Я нехотя последовал за ним по коридору в стеклянный кабинет Хайяра. Некоторое время мы стояли в дверях, пока Хайяр перебирал бумаги. Затем он поднял глаза от бумаг и внимательно посмотрел на нас. Это было предисловие. Он должен был сообщить нам что-то неприятное и вел себя так, чтобы мы знали, как неохотно он это делает.
— Мне не хотелось бы сообщать вам… — начал он, печально оглядывая нас.
— Может, тогда и не надо, лейтенант? — предложил я. — Пойдем, Иржи, оставим его в покое.
— Заткнись, Одран, — прервал меня Хайяр. — У нас официальная жалоба от Реда Абу Адиля. Помнится, я говорил вам прекратить расследование его дела. Вы так и не встретились с ним в тот раз, зато успели поговорить со множеством его подчиненных.
— О'кей, — бросил Шакнахай, — мы закрываем дело.
— Расследование закончено. Мы собрали всю нужную информацию.
— О'кей, — повторил Шакнахай.
— Все понятно.
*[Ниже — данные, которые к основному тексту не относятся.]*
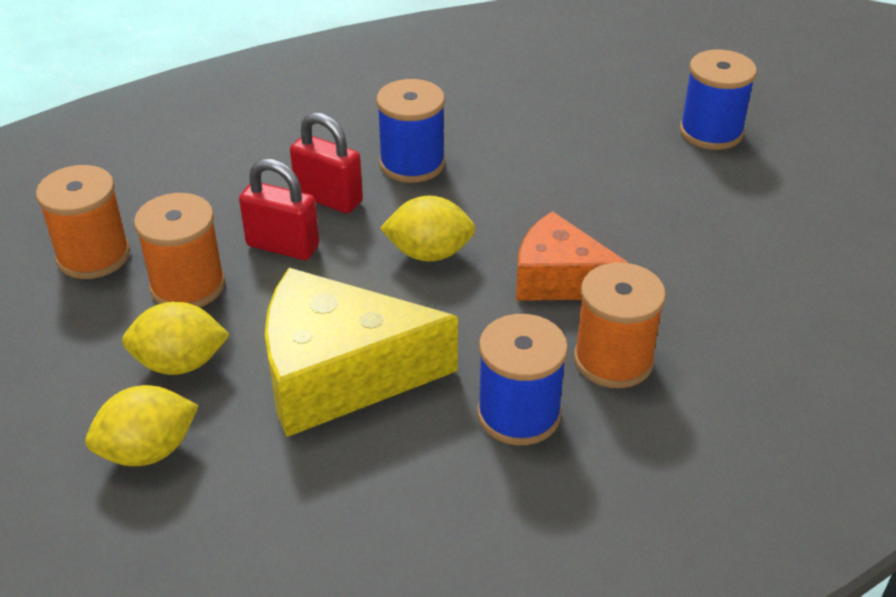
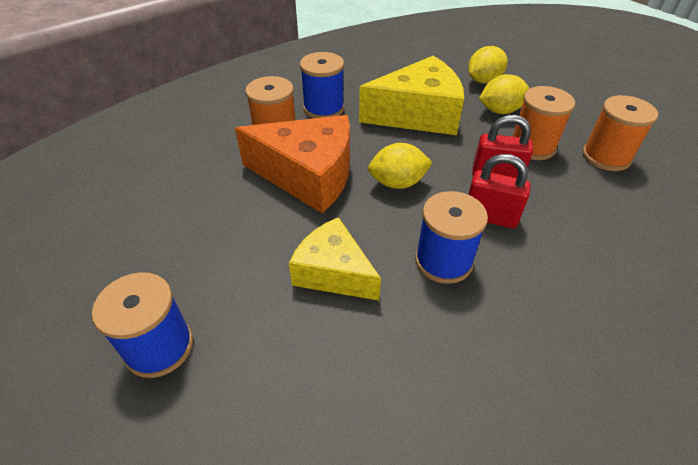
camera: 170 degrees right, 5 degrees up
(538, 167) = (333, 272): none -> yellow cheese
(559, 279) = (308, 176): orange cheese -> orange cheese, size x1.55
С этой минуты оставьте Абу Адиля в покое. У нас нет ничего против него. Никаких подозрений.
— Хорошо, — сказал Шакнахай. Хайяр взглянул на меня.
— Ладно, — сказал я. Хайяр кивнул.
— О'кей. А сейчас у меня для вас есть еще кое-что. — Он передал Шакнахаю листок бледно-голубой бумаги. Шакнахай мельком взглянул на него.
— Это рядом.
— Точно, — кивнул Хайяр. — Были жалобы от соседей. Похоже, очередной торговец детьми, но у этого парня скверные манеры. Если это Ой Чонг, хватайте его и везите сюда. Не беспокойтесь об уликах, их мы найдем позже, даже если вы ничего не обнаружите. Если его там нет, займитесь расследованием и представьте мне подробный отчет.
— А какое обвинение мы ему предъявим? — спросил я.
Хайяр пожал плечами:
— Да никакого. Он услышит обвинение во время следствия.
Я поглядел на Шакнахая. Тот тоже пожал плечами. Такие методы полиция использовала несколько лет назад. Лейтенант Хайяр, похоже, испытывал ностальгию по добрым старым временам.
Мы с Шакнахаем вышли из кабинета Хайяра и направились к лифту. Он засунул бумажку в нагрудный карман.
— Мы там не задержимся, — сказал он. — А потом пойдем перекусим.
При мысли о еде я испытал очередной приступ. Я понимал, что алкоголь по-прежнему бродит в моей крови, и молился Аллаху, чтобы мое состояние не навлекло на меня беды.
Мы проехали кварталов шесть и остановились у ветхих зданий из красного кирпича. На улице дети гоняли футбольный мяч, толкая друг друга и громко крича.
— Яа Сиди! Яа Сиди! — завопили они, когда я вылез из машины. Я понял, что среди них есть и те мальчишки, которым я каждое утро кидал монетки.
— Ты пользуешься бешеной популярностью в этом квартале, — заметил с любопытством Шакнахай.
Группы мужчин сидели на старых кухонных стульях перед своими домами, попивая чай, перебрасываясь словами и глазея на несущиеся мимо автомобили. При нашем появлении разговоры тут же смолкли. Нас встречали полные ненависти взгляды и злобный приглушенный шепот.
Шакнахай бросил взгляд на голубой листок и сверил с ним номер одного из домов.
— Этот, — сказал он.
На первом этаже находился магазин, в неосвещенной витрине которого громоздились картонные коробки…
— Похоже, он не работает, — сказал я. Шакнахай кивнул и подошел к группе мужчин, наблюдавших за нами.